• Records for this exercise:
= Beginning of Section =

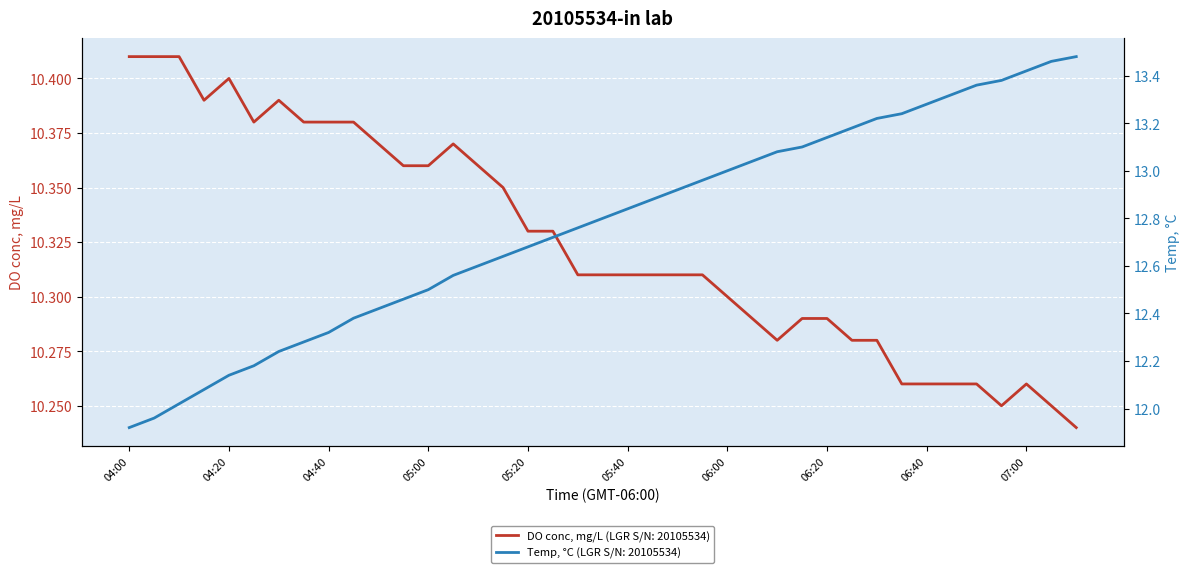

True or false: Temp, °C and DO conc, mg/L cross at least once.

False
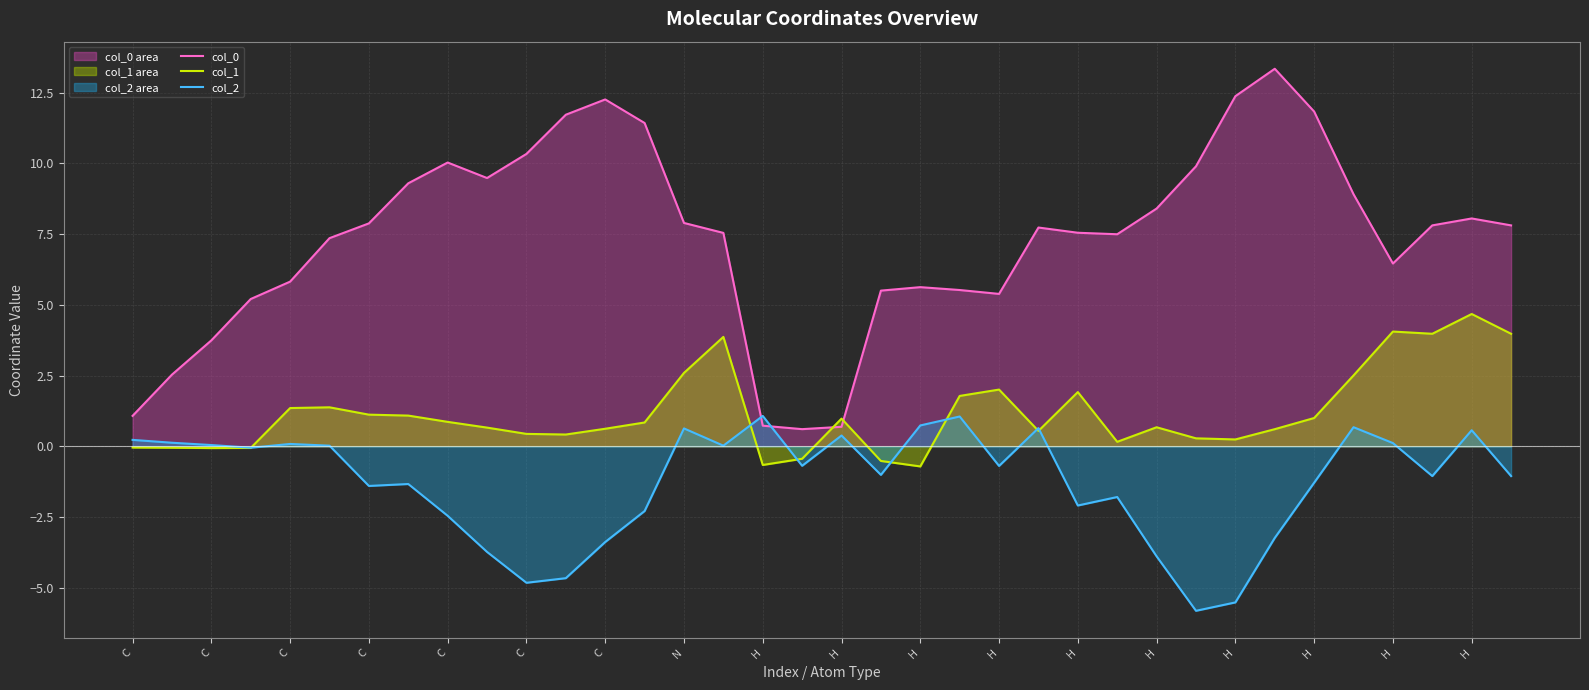

What is the smallest value displayed?

-5.8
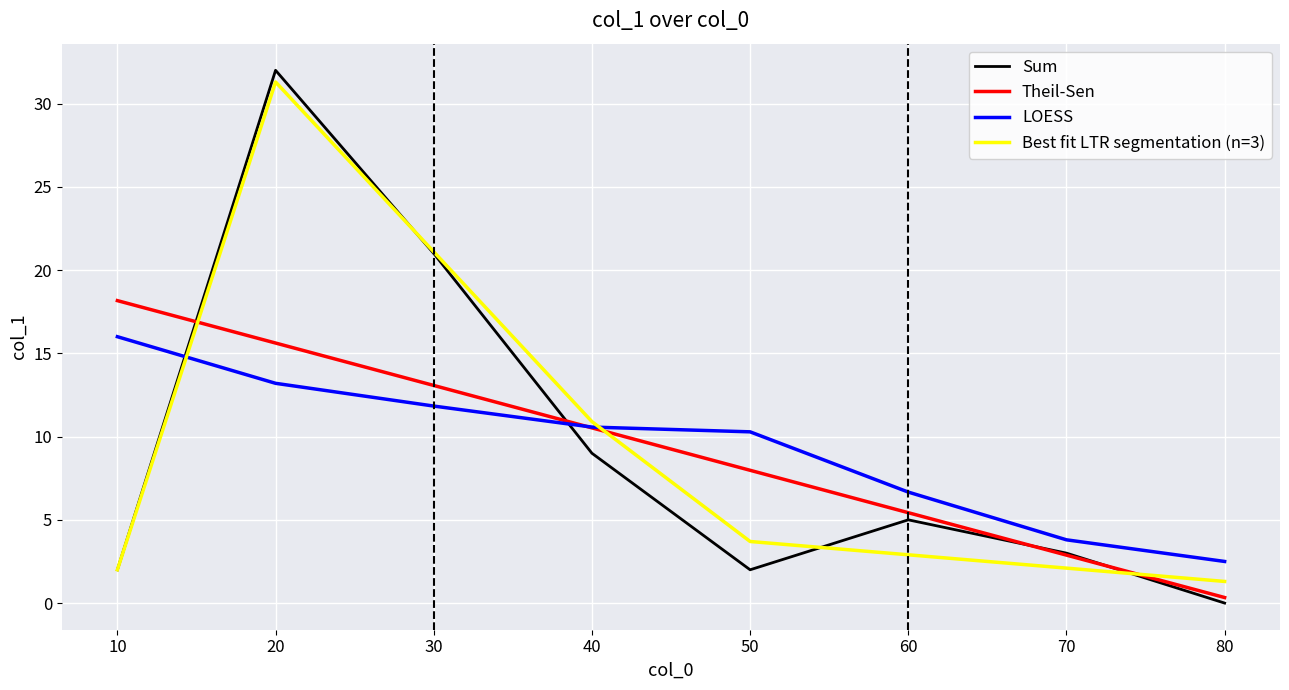

How many interior local peaks does the Best fit LTR segmentation (n=3) series have?

1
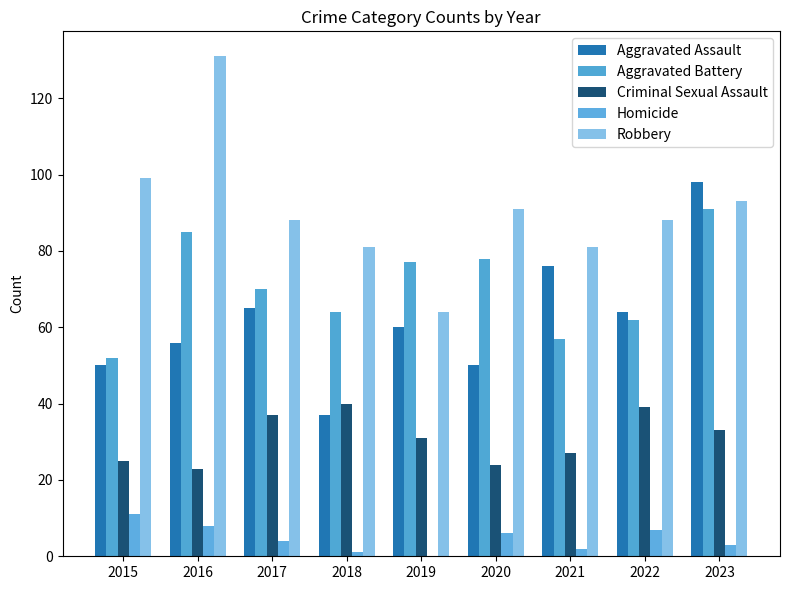

Reading right to left, extract all data points from this chart.

Aggravated Assault: 2023=98	2022=64	2021=76	2020=50	2019=60	2018=37	2017=65	2016=56	2015=50
Aggravated Battery: 2023=91	2022=62	2021=57	2020=78	2019=77	2018=64	2017=70	2016=85	2015=52
Criminal Sexual Assault: 2023=33	2022=39	2021=27	2020=24	2019=31	2018=40	2017=37	2016=23	2015=25
Homicide: 2023=3	2022=7	2021=2	2020=6	2019=0	2018=1	2017=4	2016=8	2015=11
Robbery: 2023=93	2022=88	2021=81	2020=91	2019=64	2018=81	2017=88	2016=131	2015=99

= End of Section =

• Instructions to follow:
Put the text lines of the records above into a JSON list of strings, one string per line, skipping blank lines. Leave the picture lines out of the list.

• Your solution:
[
  "True or false: Temp, °C and DO conc, mg/L cross at least once.",
  "False",
  "What is the smallest value displayed?",
  "-5.8",
  "How many interior local peaks does the Best fit LTR segmentation (n=3) series have?",
  "1",
  "Reading right to left, extract all data points from this chart.",
  "Aggravated Assault: 2023=98\t2022=64\t2021=76\t2020=50\t2019=60\t2018=37\t2017=65\t2016=56\t2015=50",
  "Aggravated Battery: 2023=91\t2022=62\t2021=57\t2020=78\t2019=77\t2018=64\t2017=70\t2016=85\t2015=52",
  "Criminal Sexual Assault: 2023=33\t2022=39\t2021=27\t2020=24\t2019=31\t2018=40\t2017=37\t2016=23\t2015=25",
  "Homicide: 2023=3\t2022=7\t2021=2\t2020=6\t2019=0\t2018=1\t2017=4\t2016=8\t2015=11",
  "Robbery: 2023=93\t2022=88\t2021=81\t2020=91\t2019=64\t2018=81\t2017=88\t2016=131\t2015=99"
]